If you want to help your family live a healthier and more active life, you’re in luck. You live in a city where nearly 500 sport organizations offer over 85 different sport activities. No matter what the sport, chances are there is a sport organization in Calgary that offers opportunities to learn and play. Participating in a wide variety of sport activities (as opposed to specializing in one sport or another) is particularly important for pre-adolescent boys and girls.

In fact, the tapering process wherein a child begins to narrow their focus should only begin to happen between ages 12 and 16. (The only exception to this rule is for children who are focusing on diving, gymnastics or figure skating, where the age to begin specializing is a little younger.)

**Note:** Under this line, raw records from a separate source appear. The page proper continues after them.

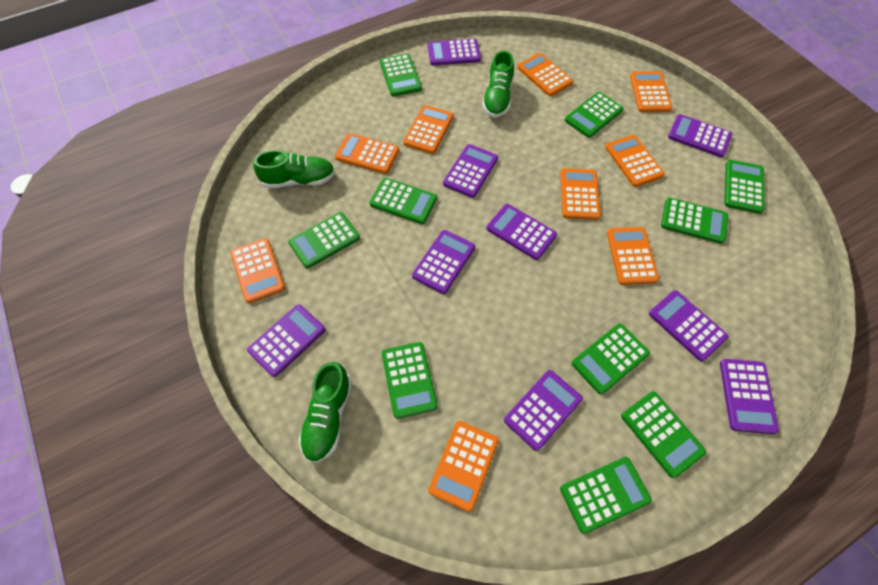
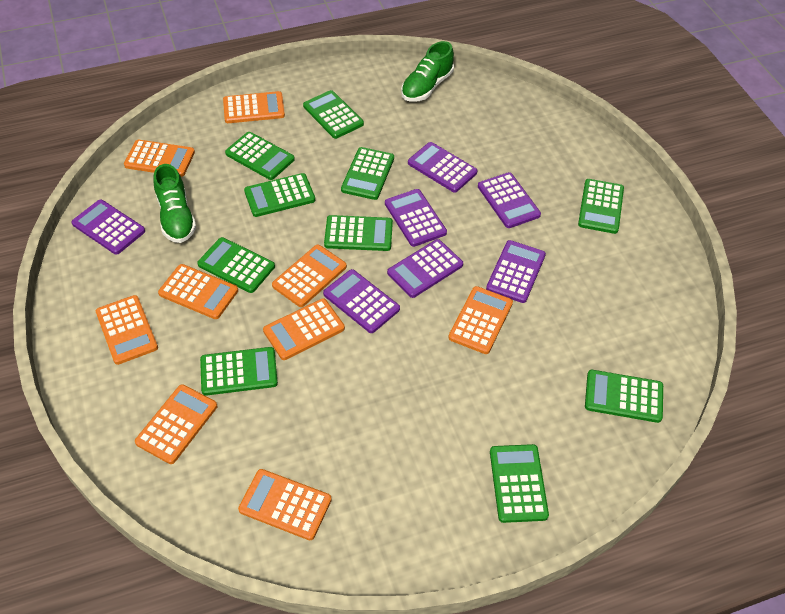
green shoe: 3 -> 2
purple calculator: 9 -> 7

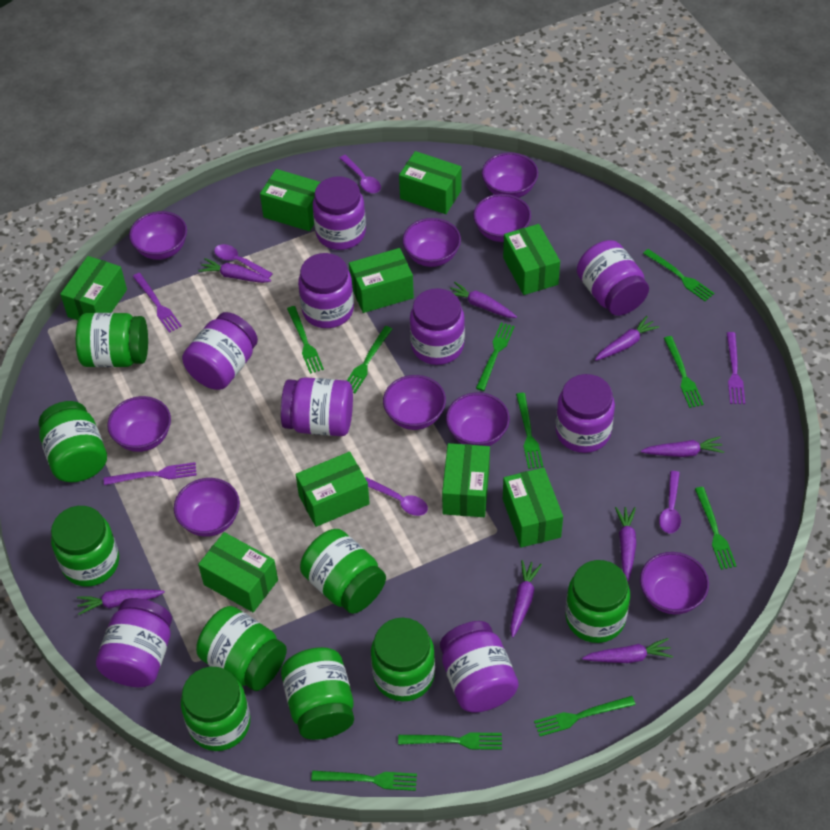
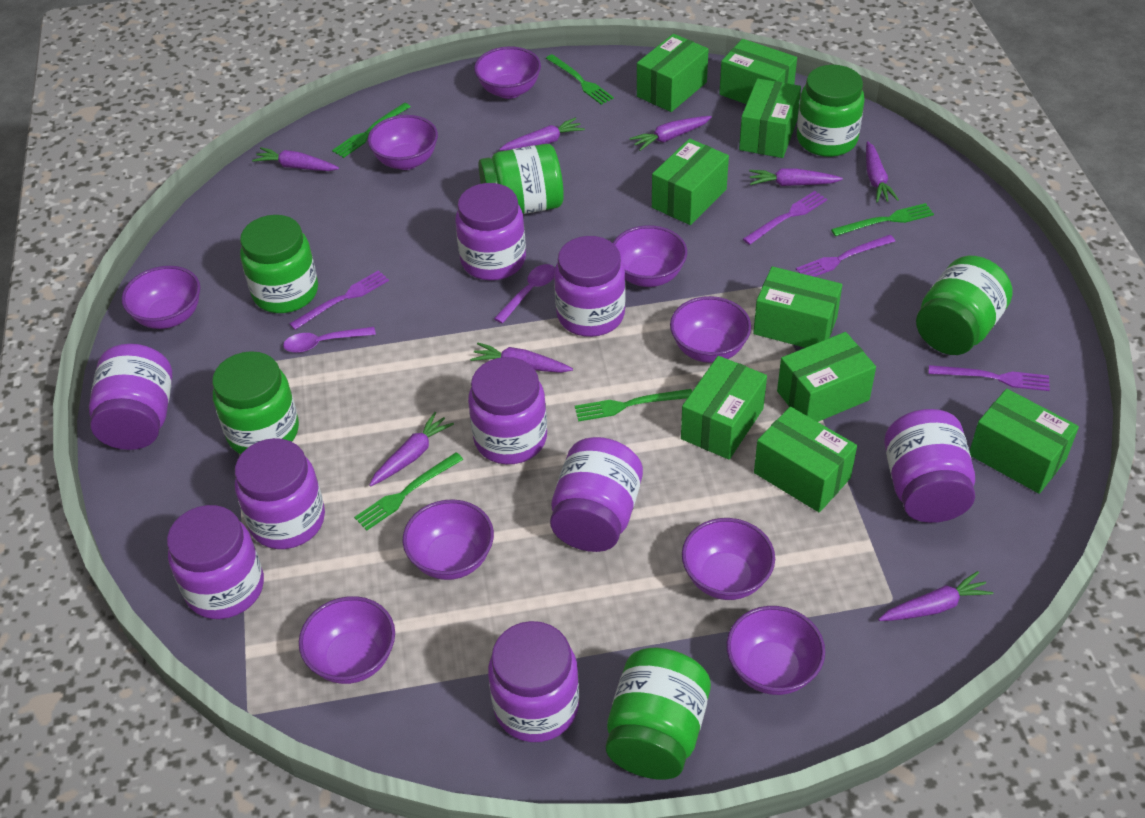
green fork: 10 -> 5
green jar: 9 -> 6
purple fork: 3 -> 4
purple spoon: 4 -> 2

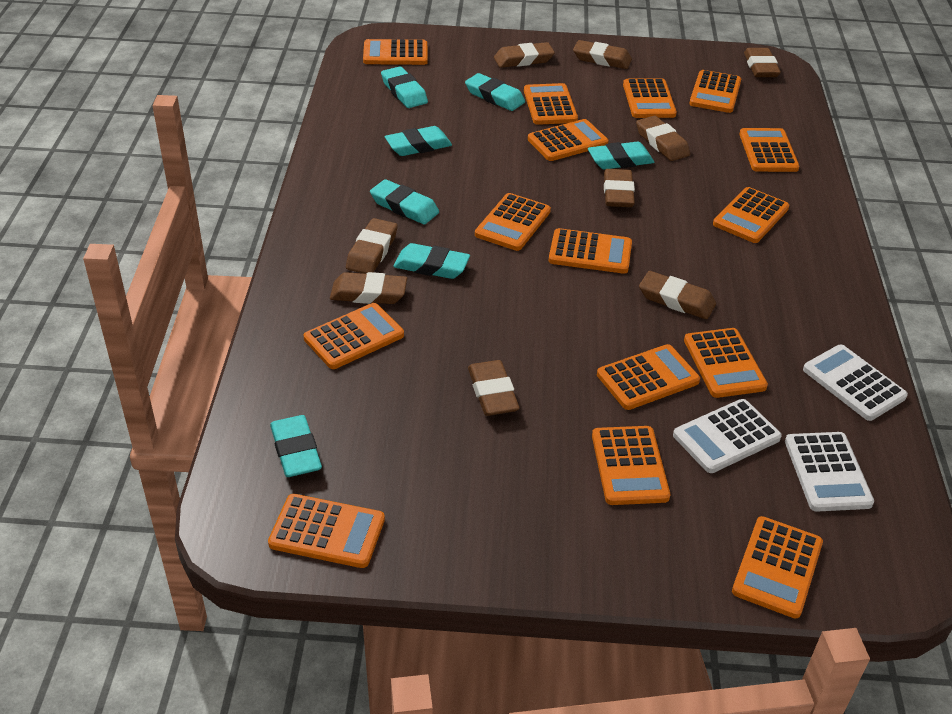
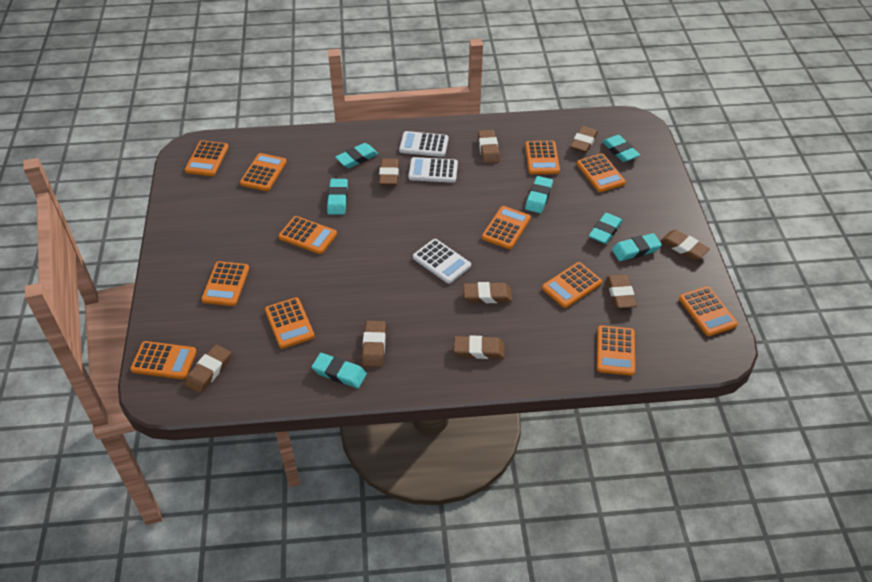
orange calculator: 15 -> 12

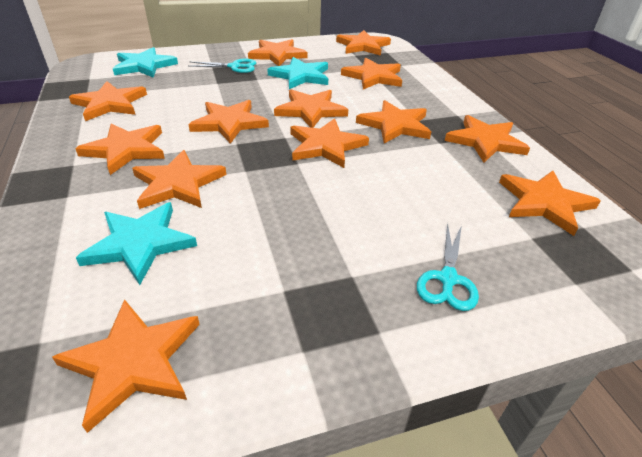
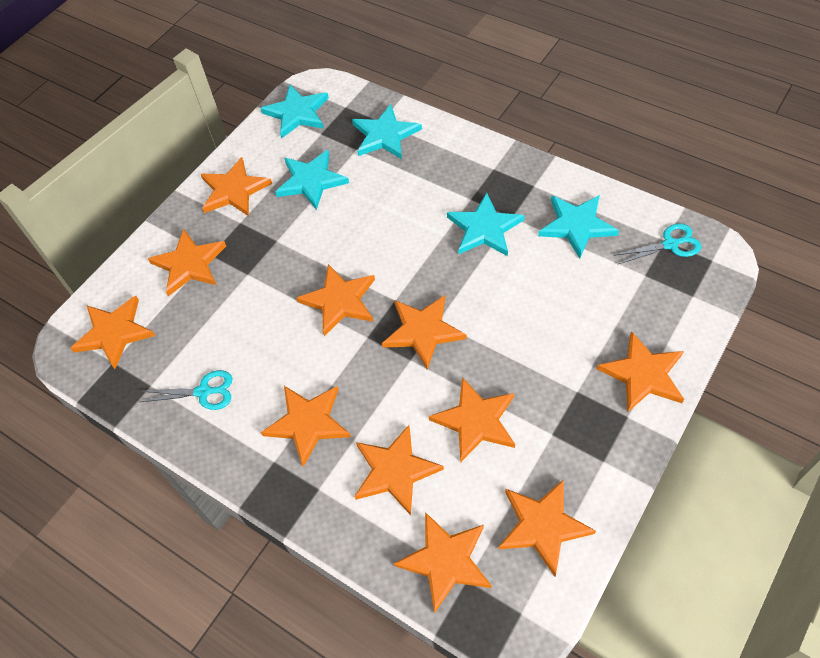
orange star: 13 -> 11
turquoise star: 3 -> 5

Experts agree that specializing early not only fails to provide any advantages to a child in that particular sport, it can be detrimental to both their skill level and enjoyment. Conversely, children coming from a multi-sport background have a statistically significant advantage over other children when it comes time to begin narrowing focus to just a few sport activities. They also have a reduced likelihood of injury or burnout.

Sport organizations should be adhering to what Canadian Sport for Life model calls the Long-Term Athlete Development Model, or LTAD. Future success in a given sport is predicated on the prior development of fundamental movement skills, which are best learned and mastered through participation in a wide variety of sport activities. Just as one would read a variety of books to improve their literacy, becoming physically literate involves participating in many different sport activities.

The Long-Term Athlete Development Model charts a path through seven distinct stages, the first three of which should occur consecutively prior to puberty. The Active Start stage is intended for infants to six year olds. This stage is all about unstructured play and movement, so that fundamental movement skills like running, jumping and throwing may be developed.

The second stage, called FUNdamentals, is for girls ages six through eight, and boys ages six through nine. The basic fundamental movement skills acquired in the first stage now lead into more challenging skills, like agility, balance, coordination and speed. A variety of well-structured activities, with a focus on fun rather than competition, is the best way to develop these skills.

The third stage, Learn to Train, comprises of girls ages eight to 11, and boys ages nine to 12. This is the stage wherein the fundamental movement skills mastered in the first two stages provide a solid foundation for the acquisition of fundamental sport skills. The focus is still on general sport skills in this stage, and specializing in only one or two sport activities should be avoided.

You may wish to ask the leaders of any sport program in which you’re thinking of enrolling your child about their approach to physical literacy. How do they ensure that participants acquire the necessary fundamental movement skills associated with their current stage in the Long-Term Athlete Development model? Do they adhere to Canadian Sport for Life principles? What are their views on competition? Is there an unreasonable time commitment? These are factors that might lead to a single-sport focus. The more you learn about the sport program, the better prepared you will be to support that program.

So if you have kids, get them out and active; moving, running, jumping and playing a variety of different sport activities, both structured and unstructured. And while you’re at it, pick out one or two for yourself!